Now I would like to go further and parse css background-image property : websites logo are often display as background for a <h1> or a <a> tag.

I think about the following process:

Parse HTML document with regex (something like /background(-image)?:.../) to find inline CSS
Retrieve CSS stylesheets URLs with Nokogiri and parse these sheets with the same regex

... and absolutify URLs according to documents URLs.

My questions are :

Do you think there is a better alternative ?
Is there a library of some sort that can increase the performance of the process ?

For example, if I could build a consolidated view of HTML+CSS, which allows me to access CSS properties via the DOM, I could access only the background-images of pre-selected HTML elements (h1,a,...) and limit the number of results.

Solution

When you parse the CSS of a web site, any images you are going to get back are going to be related to the user interface (sprites, backgrounds), not the actual content of the page.
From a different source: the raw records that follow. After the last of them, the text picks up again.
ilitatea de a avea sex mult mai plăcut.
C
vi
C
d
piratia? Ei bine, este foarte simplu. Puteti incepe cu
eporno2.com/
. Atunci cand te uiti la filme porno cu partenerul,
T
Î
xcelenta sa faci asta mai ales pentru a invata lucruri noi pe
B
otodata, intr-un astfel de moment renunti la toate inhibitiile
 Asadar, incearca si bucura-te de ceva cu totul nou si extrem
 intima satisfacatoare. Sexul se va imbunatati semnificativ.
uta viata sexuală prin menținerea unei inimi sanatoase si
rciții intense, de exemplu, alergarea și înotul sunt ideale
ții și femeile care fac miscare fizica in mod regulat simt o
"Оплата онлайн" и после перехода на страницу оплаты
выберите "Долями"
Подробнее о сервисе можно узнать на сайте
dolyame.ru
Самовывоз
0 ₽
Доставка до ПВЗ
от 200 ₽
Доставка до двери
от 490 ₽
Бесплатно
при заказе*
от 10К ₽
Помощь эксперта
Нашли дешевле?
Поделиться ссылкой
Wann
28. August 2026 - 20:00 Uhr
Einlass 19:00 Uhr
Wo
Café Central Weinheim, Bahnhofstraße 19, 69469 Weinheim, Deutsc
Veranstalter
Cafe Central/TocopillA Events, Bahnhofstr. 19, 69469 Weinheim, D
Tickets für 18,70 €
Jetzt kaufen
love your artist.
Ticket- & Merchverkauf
I don't think it would be worth your while unless you're just trying to extract logos. In that case I would restrict to matches on class names/ids/paths containing the word "logo".

If you want to extract "representative images" from a page, I would just parse the image tags as you are doing then generate (and crop) a screenshot of the page as per: How do I take screenshots of web pages using ruby and a unix server?

How are you handling images that aren't in the raw HTML source?

In terms of libraries, I'm pretty sure nokogiri is the best thing out there.